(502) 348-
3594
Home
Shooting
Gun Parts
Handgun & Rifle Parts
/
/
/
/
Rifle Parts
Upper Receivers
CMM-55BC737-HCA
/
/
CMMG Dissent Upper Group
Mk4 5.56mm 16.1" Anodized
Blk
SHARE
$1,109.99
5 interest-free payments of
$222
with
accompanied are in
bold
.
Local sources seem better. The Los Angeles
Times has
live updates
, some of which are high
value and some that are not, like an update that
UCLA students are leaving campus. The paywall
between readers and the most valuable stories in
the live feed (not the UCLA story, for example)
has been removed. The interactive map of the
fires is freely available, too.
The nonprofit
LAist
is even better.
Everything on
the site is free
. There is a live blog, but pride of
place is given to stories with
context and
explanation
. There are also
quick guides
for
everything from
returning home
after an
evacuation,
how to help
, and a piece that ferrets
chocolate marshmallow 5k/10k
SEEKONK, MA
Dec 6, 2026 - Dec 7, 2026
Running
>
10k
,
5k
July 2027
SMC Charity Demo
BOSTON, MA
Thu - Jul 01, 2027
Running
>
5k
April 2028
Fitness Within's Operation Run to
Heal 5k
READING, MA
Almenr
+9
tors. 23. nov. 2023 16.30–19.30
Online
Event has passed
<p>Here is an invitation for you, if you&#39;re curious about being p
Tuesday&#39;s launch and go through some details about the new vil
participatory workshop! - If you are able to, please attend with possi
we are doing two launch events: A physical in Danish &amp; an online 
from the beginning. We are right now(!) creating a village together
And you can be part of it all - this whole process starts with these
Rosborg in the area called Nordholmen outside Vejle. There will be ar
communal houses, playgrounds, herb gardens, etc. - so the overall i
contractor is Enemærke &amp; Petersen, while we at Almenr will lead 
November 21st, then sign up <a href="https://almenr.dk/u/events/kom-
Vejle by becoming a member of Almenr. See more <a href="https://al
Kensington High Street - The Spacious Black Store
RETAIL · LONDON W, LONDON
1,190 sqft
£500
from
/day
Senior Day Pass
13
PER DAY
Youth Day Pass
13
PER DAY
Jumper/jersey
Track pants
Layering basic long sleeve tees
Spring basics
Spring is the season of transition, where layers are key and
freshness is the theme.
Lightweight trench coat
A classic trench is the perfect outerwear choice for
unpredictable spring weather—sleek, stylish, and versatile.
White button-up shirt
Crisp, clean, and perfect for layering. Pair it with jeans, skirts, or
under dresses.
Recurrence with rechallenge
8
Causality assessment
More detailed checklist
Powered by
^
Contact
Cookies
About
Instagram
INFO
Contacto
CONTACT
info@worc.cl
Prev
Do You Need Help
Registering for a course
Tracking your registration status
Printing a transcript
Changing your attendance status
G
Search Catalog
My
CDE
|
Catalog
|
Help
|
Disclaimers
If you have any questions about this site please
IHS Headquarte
------------------------------------------------
▶ _Work to be completed_: Pull out each line of the entries above that contains the string "from", copying every such line in full.

▶ _Result_:
everything from
from the beginning. We are right now(!) creating a village together
from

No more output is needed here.